---- TEXTE FOURNI

Après quelques amuse-bouche originaux, la fameuse carotte cuite à la chaux (sans les langoustines dans ce menu). C’est bon, original, on sent peu le gingembre – ce qui est la marque d’un dosage bien fait. Pour suivre, un Merlan mariné accompagné d’une sauce coco assez époustouflante. Mieux vaut d’ailleurs s’attarder sur la sauce et l’accompagnement que sur le merlan lui-même (un demi-centimètre d’épaisseur la tranche pour 5cm de périmètre). C’est très bon mais des dimensions ‘normales’ ne nuiraient pas au plaisir. Pour conclure, une aiguillette de pigeon évidemment parfaitement cuite (là encore, 3x4cm en surface) et deux préparations à partir des cuisses : gros travail mais le plus surprenant, les deux sauces différentes (une réduction de jus de cuisson légèrement douce-amère et un bouillon). Il est clair que l’on a affaire à un très grand cuisinier. Dessert moins convaincant.

--------
---- DONNÉES ENREGISTRÉES

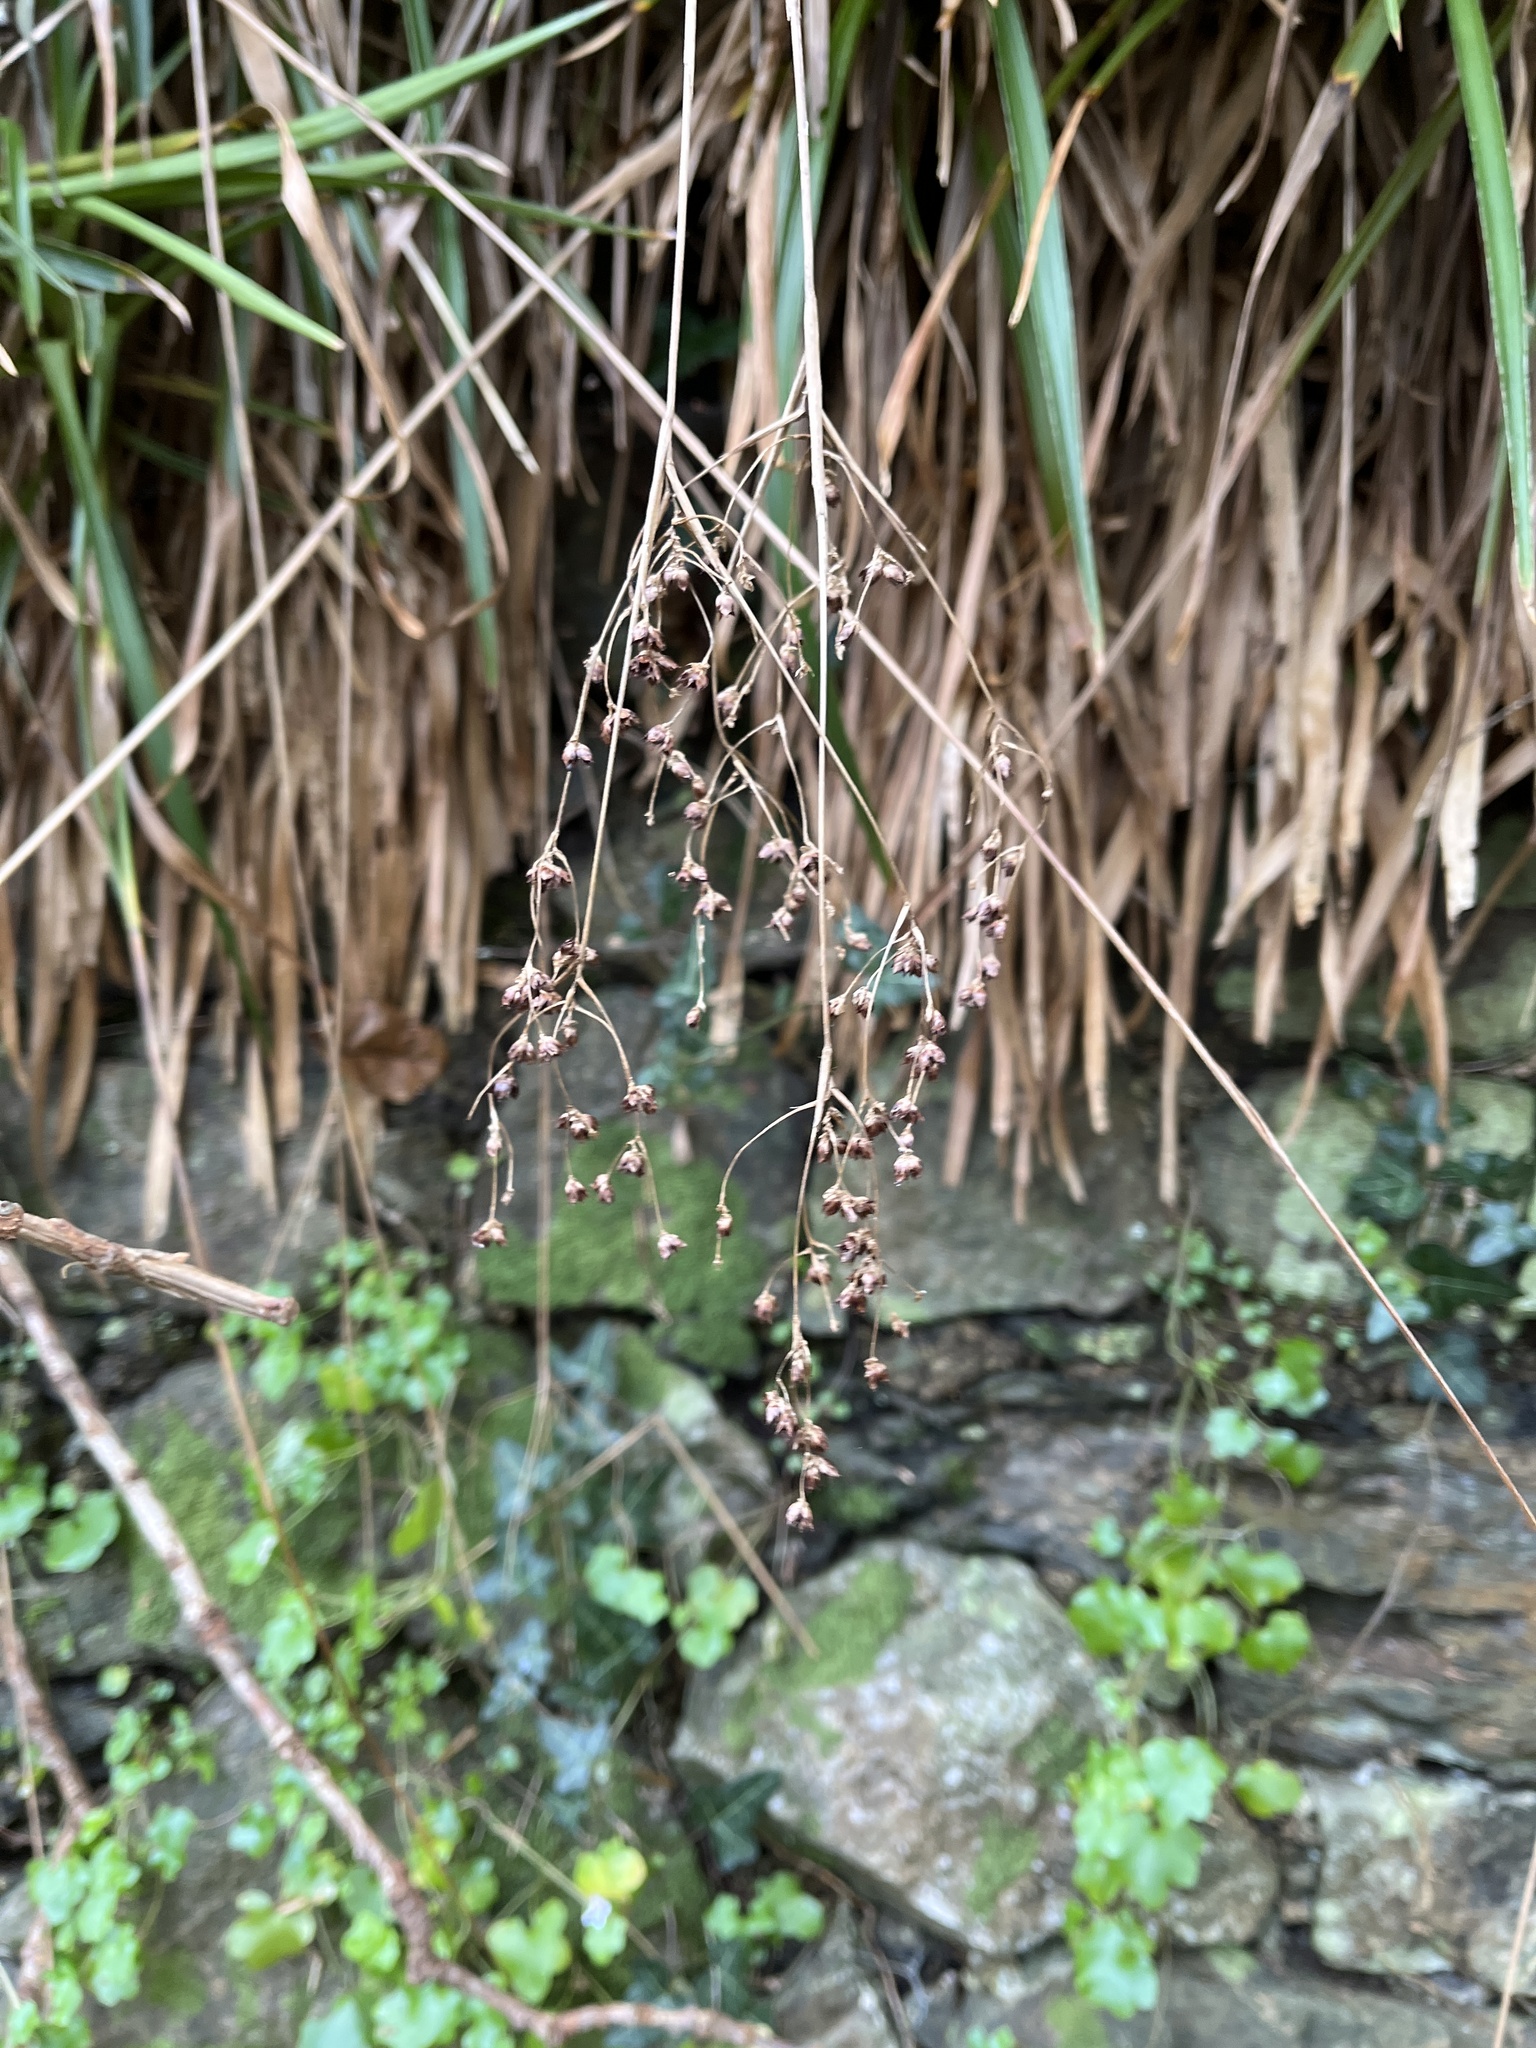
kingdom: Plantae
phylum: Tracheophyta
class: Liliopsida
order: Poales
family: Juncaceae
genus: Luzula
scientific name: Luzula sylvatica
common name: Great wood-rush
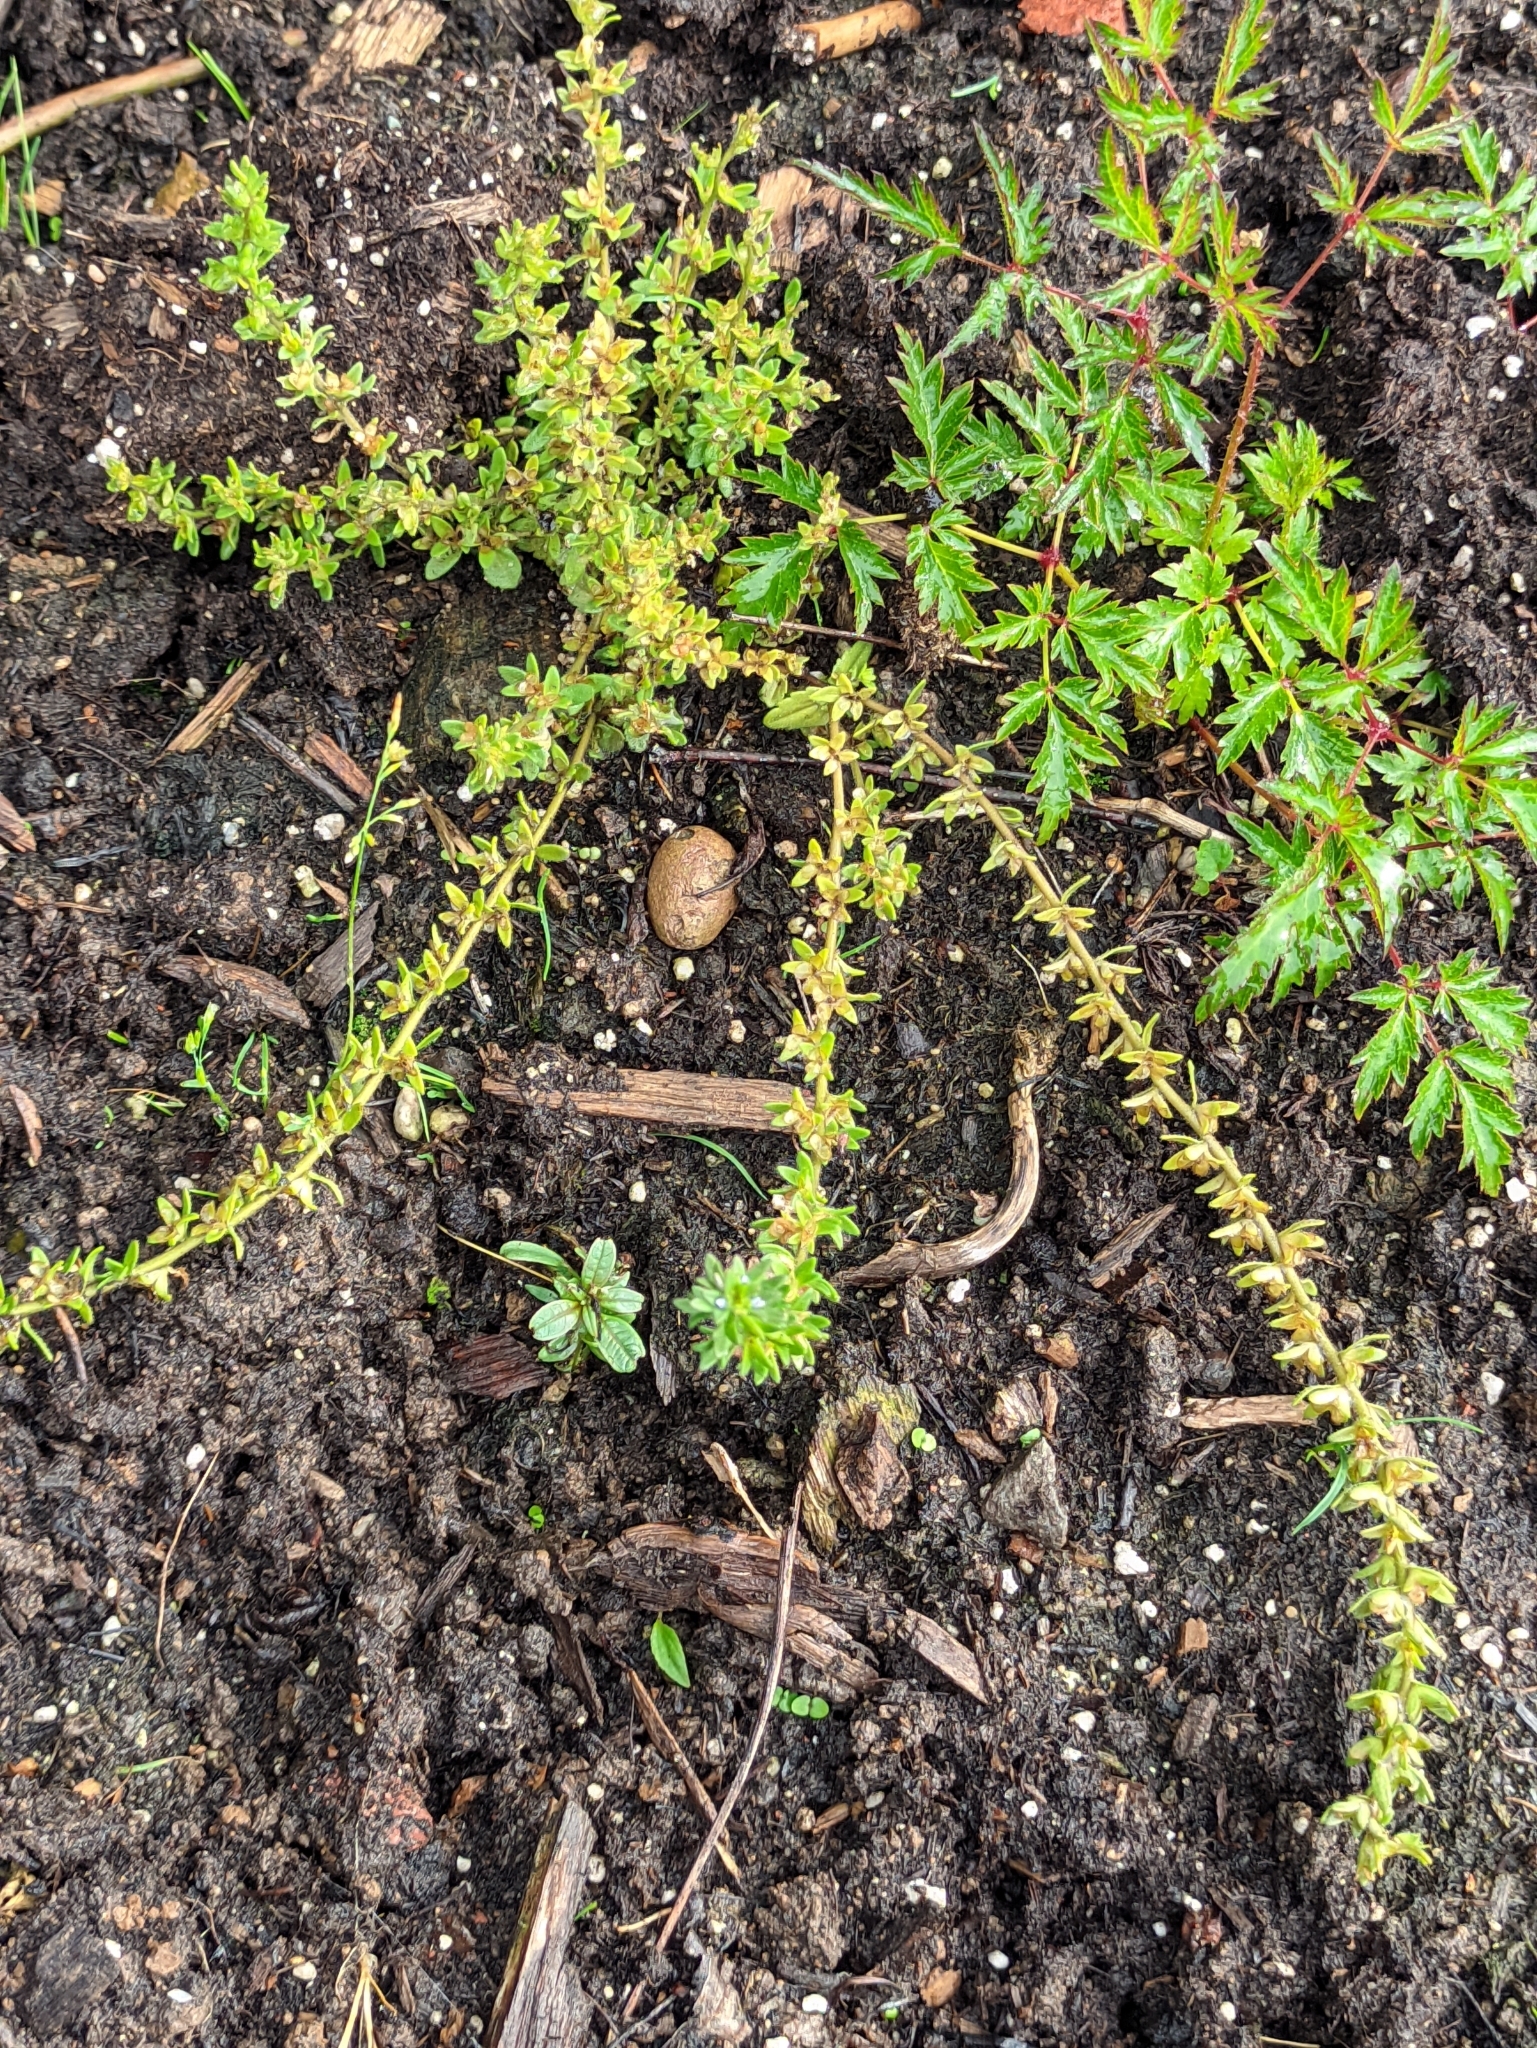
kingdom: Plantae
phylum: Tracheophyta
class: Magnoliopsida
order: Lamiales
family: Plantaginaceae
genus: Veronica
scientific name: Veronica arvensis
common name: Corn speedwell
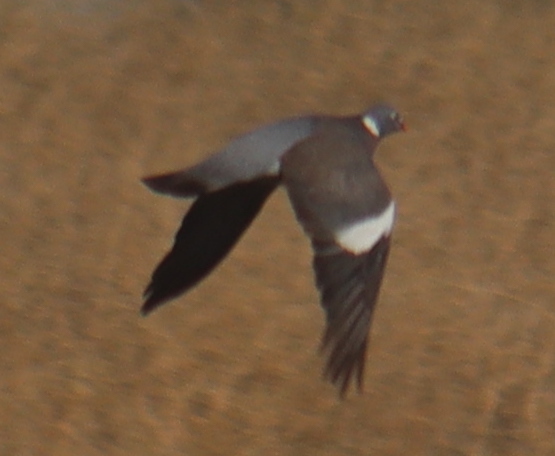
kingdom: Animalia
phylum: Chordata
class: Aves
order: Columbiformes
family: Columbidae
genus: Columba
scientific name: Columba palumbus
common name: Common wood pigeon
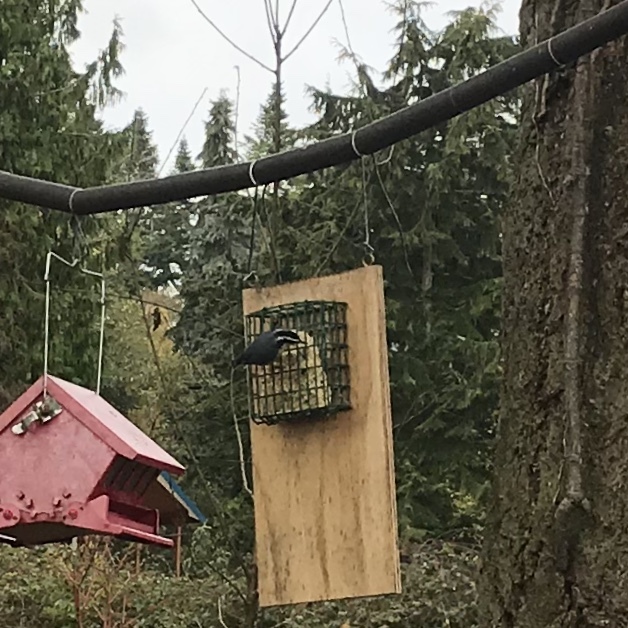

--------

Relevez toutes les sauces mentionnées dans l'avis sur le menu plus haut.

- une sauce coco
- une réduction de jus de cuisson légèrement douce-amère
- un bouillon